Да, были у меня такие планы, но теперь от той надежды не осталось ничего, с меня бы спросили не только за побег, но и за убийство. В такой ситуации деньги не могли выручить, за такое дело ни один легавый, ни один судья не взялся бы. Если поймают, меня ничто не спасет, расстреляют. «Если я выберусь отсюда, что потом-то мне делать?» – думал я.
Вчетверо сложенная карта лежала у меня за пазухой, но вначале я даже не смотрел на нее, потому как знал почти наизусть. Я легко угадывал, где мы находимся, за десять часов мы четыре раза меняли направление, у меня был компас, сделанный поляком, он тоже помогал. Чукча, наверное, знал о сторожевых пунктах и был спокоен, думал, где-нибудь обязательно напоремся, но потом, когда увидел, что этого не произошло, занервничал.

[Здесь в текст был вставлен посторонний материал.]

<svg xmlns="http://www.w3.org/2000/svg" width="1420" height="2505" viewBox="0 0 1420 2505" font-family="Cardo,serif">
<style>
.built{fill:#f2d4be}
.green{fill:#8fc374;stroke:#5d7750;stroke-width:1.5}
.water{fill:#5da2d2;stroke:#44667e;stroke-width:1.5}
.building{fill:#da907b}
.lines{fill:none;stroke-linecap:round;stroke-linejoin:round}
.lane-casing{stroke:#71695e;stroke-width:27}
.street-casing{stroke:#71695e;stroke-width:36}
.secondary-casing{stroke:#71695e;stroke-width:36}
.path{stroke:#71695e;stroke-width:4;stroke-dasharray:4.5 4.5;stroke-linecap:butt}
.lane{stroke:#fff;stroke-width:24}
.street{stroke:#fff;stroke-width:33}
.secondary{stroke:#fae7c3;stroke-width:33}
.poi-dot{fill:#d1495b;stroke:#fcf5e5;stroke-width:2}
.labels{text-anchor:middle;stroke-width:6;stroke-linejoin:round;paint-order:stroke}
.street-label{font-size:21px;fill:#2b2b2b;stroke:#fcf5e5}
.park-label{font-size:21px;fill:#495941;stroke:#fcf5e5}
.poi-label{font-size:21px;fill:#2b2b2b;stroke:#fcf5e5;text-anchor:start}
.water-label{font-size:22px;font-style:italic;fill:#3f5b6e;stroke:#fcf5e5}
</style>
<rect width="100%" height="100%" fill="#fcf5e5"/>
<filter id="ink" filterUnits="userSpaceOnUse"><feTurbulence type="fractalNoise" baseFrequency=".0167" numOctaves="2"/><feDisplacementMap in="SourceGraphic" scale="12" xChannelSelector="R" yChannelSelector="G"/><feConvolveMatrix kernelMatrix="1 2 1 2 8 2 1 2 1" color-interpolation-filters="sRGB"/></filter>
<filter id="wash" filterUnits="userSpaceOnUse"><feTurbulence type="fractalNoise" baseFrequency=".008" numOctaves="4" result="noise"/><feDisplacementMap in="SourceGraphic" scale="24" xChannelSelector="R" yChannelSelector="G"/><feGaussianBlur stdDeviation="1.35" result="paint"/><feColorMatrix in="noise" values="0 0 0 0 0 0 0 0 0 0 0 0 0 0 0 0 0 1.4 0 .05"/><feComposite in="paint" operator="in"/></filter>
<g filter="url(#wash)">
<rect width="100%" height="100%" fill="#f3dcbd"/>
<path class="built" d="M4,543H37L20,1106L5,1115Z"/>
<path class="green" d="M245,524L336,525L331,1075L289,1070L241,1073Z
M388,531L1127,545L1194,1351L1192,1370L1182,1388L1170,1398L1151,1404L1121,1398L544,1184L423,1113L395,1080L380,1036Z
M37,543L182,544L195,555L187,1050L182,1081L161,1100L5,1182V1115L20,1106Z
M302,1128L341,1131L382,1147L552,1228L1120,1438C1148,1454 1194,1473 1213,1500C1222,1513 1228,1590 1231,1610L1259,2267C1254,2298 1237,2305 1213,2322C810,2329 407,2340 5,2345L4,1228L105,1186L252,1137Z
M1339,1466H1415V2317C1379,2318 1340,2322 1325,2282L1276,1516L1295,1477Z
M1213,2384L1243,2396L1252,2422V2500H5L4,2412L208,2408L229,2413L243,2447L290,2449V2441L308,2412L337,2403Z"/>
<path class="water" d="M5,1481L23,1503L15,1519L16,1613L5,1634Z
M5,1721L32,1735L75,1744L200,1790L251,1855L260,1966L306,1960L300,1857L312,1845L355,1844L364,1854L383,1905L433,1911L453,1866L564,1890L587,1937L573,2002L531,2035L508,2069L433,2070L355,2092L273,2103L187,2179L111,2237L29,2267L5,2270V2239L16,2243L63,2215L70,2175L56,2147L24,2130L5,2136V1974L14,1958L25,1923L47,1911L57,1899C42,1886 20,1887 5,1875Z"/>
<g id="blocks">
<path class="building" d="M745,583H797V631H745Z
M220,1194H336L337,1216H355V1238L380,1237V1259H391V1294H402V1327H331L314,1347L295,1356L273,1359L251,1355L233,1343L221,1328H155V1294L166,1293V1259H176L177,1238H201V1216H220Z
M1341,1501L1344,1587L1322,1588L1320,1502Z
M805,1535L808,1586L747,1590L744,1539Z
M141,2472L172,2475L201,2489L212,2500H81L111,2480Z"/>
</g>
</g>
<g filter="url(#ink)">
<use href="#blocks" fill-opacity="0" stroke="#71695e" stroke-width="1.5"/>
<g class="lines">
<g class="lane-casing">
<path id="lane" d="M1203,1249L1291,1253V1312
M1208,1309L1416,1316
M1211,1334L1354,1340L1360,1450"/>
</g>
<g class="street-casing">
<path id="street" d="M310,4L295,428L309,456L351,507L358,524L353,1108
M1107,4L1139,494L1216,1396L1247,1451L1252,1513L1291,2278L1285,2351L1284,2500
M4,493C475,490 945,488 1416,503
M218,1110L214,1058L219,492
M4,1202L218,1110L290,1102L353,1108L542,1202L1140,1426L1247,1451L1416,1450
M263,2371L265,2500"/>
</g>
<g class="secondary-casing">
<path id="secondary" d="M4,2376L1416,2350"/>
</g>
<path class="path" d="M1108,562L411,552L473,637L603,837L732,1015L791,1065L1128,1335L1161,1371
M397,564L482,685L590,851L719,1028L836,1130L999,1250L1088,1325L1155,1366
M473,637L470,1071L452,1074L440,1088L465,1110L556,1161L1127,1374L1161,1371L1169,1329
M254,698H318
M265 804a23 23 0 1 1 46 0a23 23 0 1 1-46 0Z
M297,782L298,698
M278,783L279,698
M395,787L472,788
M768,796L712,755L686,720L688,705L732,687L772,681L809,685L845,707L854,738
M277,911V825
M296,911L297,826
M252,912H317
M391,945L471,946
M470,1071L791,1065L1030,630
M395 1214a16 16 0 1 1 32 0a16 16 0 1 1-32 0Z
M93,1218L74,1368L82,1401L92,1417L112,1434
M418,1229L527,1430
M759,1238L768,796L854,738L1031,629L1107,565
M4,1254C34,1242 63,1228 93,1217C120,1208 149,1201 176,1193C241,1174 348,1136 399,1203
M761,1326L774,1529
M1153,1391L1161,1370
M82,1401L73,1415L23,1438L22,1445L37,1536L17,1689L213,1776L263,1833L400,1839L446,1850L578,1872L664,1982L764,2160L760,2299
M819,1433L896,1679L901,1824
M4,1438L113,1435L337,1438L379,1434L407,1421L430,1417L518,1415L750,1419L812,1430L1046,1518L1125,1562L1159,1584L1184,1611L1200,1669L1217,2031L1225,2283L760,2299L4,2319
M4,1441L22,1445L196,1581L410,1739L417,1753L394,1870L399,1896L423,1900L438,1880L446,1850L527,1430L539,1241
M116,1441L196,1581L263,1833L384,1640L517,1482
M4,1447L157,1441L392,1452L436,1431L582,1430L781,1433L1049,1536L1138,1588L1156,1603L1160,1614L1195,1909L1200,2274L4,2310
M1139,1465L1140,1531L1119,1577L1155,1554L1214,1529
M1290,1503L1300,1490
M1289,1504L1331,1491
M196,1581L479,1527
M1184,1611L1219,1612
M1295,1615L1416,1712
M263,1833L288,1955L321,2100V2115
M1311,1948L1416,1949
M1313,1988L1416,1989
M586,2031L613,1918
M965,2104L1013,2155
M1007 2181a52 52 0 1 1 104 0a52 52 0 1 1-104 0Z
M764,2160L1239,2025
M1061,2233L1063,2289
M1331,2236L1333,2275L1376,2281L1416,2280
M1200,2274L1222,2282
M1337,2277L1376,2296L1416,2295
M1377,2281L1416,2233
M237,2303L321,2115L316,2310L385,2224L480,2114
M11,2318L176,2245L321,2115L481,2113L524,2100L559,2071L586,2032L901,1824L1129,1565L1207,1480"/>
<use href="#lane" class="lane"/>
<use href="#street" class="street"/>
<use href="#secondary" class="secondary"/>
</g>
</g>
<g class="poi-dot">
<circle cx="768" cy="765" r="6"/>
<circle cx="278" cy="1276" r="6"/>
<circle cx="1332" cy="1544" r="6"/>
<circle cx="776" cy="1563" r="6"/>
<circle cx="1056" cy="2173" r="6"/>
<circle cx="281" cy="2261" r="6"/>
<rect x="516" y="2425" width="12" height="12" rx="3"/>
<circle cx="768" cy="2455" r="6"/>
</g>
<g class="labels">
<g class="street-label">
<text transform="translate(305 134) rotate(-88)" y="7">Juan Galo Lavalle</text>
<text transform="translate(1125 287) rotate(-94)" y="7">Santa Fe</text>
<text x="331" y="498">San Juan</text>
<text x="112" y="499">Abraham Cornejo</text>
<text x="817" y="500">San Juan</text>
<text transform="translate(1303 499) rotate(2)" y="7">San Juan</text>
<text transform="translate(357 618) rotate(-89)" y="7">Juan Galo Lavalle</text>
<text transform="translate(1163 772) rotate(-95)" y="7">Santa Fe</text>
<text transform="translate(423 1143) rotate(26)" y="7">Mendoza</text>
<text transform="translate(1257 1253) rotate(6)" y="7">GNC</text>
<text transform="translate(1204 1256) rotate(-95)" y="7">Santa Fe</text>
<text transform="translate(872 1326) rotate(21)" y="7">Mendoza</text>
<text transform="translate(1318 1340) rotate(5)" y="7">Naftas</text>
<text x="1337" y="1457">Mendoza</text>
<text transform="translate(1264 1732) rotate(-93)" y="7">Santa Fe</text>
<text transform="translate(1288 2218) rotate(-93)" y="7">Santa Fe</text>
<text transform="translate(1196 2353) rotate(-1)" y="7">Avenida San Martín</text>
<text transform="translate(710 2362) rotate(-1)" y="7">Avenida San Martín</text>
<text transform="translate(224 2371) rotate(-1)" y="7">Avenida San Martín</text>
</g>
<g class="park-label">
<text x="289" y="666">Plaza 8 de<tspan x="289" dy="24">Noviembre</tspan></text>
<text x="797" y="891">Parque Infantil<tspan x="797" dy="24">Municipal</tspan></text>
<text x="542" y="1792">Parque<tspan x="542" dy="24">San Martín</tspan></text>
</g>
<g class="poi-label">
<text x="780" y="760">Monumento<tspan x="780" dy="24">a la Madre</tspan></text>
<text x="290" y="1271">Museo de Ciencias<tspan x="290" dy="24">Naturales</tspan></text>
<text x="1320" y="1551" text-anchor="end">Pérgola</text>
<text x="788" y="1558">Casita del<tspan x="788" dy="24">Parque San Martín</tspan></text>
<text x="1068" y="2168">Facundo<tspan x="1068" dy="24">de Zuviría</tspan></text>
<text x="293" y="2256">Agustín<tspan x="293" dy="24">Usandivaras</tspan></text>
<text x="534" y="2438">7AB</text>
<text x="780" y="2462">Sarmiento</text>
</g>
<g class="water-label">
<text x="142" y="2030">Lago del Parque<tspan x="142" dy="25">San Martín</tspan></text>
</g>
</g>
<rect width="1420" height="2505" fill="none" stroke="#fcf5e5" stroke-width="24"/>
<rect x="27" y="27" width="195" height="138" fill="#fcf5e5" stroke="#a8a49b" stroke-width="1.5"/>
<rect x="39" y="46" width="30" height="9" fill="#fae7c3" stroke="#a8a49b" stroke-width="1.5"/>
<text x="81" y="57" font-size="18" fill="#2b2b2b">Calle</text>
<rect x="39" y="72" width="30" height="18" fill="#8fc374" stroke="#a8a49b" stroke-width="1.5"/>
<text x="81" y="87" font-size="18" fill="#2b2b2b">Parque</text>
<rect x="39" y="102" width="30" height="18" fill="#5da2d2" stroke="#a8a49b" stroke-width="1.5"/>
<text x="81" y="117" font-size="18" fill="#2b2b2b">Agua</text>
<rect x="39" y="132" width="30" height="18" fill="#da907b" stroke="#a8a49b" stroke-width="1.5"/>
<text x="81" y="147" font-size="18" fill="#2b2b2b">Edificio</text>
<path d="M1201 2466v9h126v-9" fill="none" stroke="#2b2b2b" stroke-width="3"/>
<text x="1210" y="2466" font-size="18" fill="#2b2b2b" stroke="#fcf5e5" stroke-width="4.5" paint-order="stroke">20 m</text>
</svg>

– Кто же бежит в эту сторону, – сказал он, – здесь, кроме льда, ничего нет.
– Вперед гляди, – огрызнулся я.
Олени устали, мы клевали носом, наконец добрались до того места, где, согласно плану, должны были остановиться. Три пригорка защищали нас от ветра со снегом. Я разрешил чукче развязать ноги, что он тут же и сделал, распряг оленей и достал с саней мешок ячменя. У него было одиннадцать жестяных мисок, он наполнил все ячменем и поставил перед оленями. В каждую миску помещалось кило три ячменя, мешок наполовину опустел. Топором он сломал лед, и появилась вода. У меня винтовка была наготове, я не сводил с него глаз. Когда он закончил, повернулся ко мне и сказал:
– Есть хочу!
Я тоже был голоден, мы поели соленого сала с сухарями. Затем я накрепко связал ему руки и ноги и проверил карманы, нашел десять патронов для карабина и сто восемьдесят рублей. Все это спрятал в рюкзак.
– Ты плохой человек, – сказал он.
Я не ответил, прикрыл его шубой, и мы уснули рядом. Той ночью мне приснилась Манушак, будто она ослепла: «Джудэ, ничего не вижу!» – жаловалась она.
На другой день мы не останавливались двенадцать часов.
– Олени не выдержат столько, – предупредил чукча, он злился.
Мы поели, спали всего пять часов и отправились в путь. Мы ехали и ехали и далеко на горизонте увидели огромную черную массу воды, это был Северный Ледовитый океан. Мы изменили направление и поехали на запад. Океана уже не было видно, когда чукча закричал:
– Стреляй, стреляй!
Еще до его крика я заметил, как по снегу двигались белые округлые тела, но рябь в глазах мешала разглядеть, что это такое. «Наверное, кажется», – подумал я. Но нет, на нас двигались два огромных белых медведя. Я выстрелил в того, что был впереди, он упал и больше не двигался. Второй испугался звука выстрела, развернулся и убежал.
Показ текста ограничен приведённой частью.